Traps, Tricks & Mistakes: DVD Mistake

Thanks to new technologies, nowadays chess players have access to a massive amount of information. Top players have their own analysis and databases with thousands of games. Even they can access powerful engines with which they test new ideas in openings, middle and endgames.

Beside that, we are seeing an increase in the number of chess tournaments at the top level around the world. It means that new ideas are continuously testing.

Information is good, but knowledge is better. Knowledge comes not only from information but also from the study. Every year new chess books, videos and DVDs come to the market. The risk exists that when a book arrives at the bookshop, it is already out of date because one or some of its variations have been already refuted.
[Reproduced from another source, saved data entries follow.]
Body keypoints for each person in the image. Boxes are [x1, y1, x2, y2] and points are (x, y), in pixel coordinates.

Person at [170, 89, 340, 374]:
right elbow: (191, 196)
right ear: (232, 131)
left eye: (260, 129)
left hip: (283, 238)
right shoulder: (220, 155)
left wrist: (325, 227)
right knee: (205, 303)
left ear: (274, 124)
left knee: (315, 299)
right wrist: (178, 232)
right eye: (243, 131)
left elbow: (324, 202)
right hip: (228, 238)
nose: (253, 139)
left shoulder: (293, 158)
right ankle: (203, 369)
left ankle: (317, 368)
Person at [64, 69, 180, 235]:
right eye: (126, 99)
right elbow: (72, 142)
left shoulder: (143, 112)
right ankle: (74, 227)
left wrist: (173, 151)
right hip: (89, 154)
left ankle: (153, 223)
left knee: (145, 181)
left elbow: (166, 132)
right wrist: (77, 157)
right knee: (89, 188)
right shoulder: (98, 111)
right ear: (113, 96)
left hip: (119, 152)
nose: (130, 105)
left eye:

That is the case in one game from 2017 at the “Isle of Man International Tournament”. The players involved are GM Fabiano Caruana and GM Gawain Jones. They met in round 7. This is the game with Caruana’s comments.

Caruana won his game essentially at home: “I thought I might be able to win the game without making a move on my own,” he said about his deep theoretical knowledge of the position.

Caruana explained that since everyone has access to the same “supercomputers” these days, games like these are now “one in a thousand.”

He also said that the game was influenced by GM Peter Svidler’s DVD. In his work, Svidler analysed the variation played in the game but didn’t include a key wrinkle.

Is Jones 19th move a mistake? Is Svidler’s analysis wrong? I wouldn’t dare to say that. I would say that Caruana’s work went deeper and he saw chances that his opponent never imagined.

From today’s example, we learn the risk of blind trusting in other’s analysis. Caruana not only knew Svidler’s work, but he did his own homework and discovered a slight move alteration enough for giving him chances to enter in a favourable line.